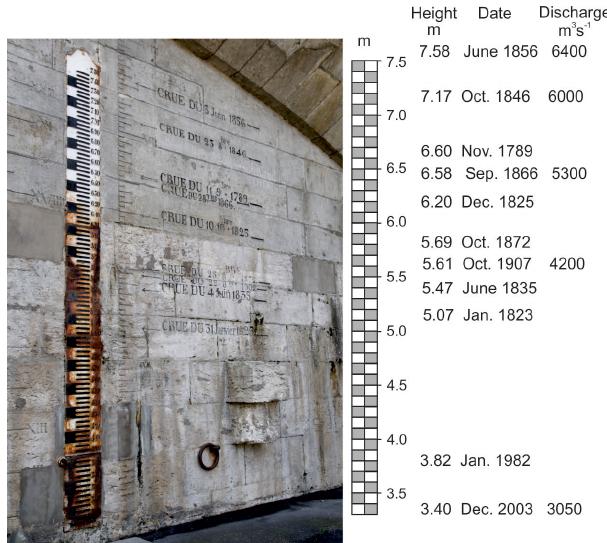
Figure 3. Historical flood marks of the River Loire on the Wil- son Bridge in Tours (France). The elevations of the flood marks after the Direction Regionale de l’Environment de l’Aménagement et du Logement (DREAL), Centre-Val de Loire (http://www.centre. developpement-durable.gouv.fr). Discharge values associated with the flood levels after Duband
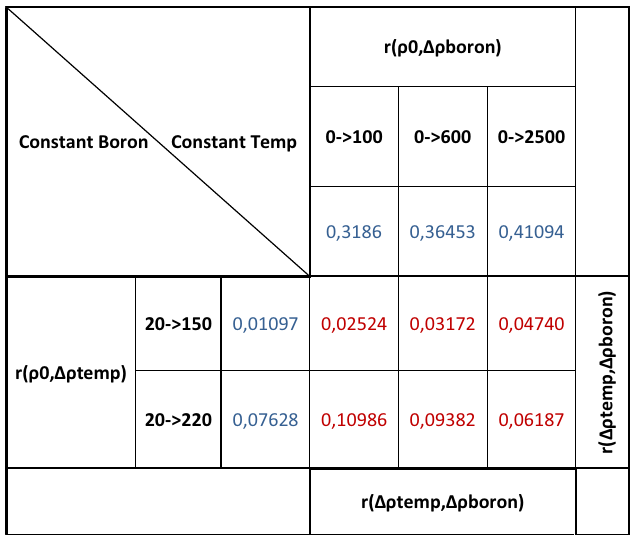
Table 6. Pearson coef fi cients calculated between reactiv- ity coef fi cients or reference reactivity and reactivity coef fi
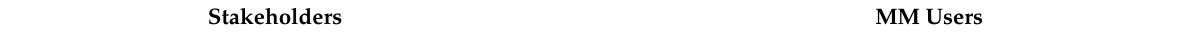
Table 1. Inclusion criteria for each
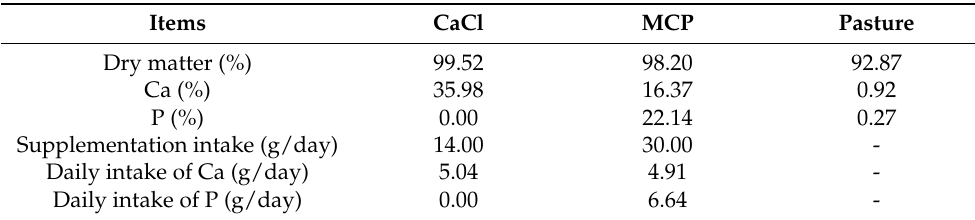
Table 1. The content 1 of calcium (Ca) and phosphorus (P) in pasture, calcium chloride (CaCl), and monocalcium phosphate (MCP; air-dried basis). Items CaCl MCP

--

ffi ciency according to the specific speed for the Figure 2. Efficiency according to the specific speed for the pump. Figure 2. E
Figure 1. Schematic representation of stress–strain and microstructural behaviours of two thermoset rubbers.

---

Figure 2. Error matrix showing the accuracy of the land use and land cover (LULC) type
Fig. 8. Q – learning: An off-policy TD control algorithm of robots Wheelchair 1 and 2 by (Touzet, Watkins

Task:
Nothing outside the stretch above, from the line with "Figure 3. Historical" through the line with "Table 1. Inclusion criteria for each", is set down. Transcribe that stretch exactly, ends included, but not its pictures.

Exercise output:
Figure 3. Historical flood marks of the River Loire on the Wil- son Bridge in Tours (France). The elevations of the flood marks after the Direction Regionale de l’Environment de l’Aménagement et du Logement (DREAL), Centre-Val de Loire (http://www.centre. developpement-durable.gouv.fr). Discharge values associated with the flood levels after Duband
Table 6. Pearson coef fi cients calculated between reactiv- ity coef fi cients or reference reactivity and reactivity coef fi
Table 1. Inclusion criteria for each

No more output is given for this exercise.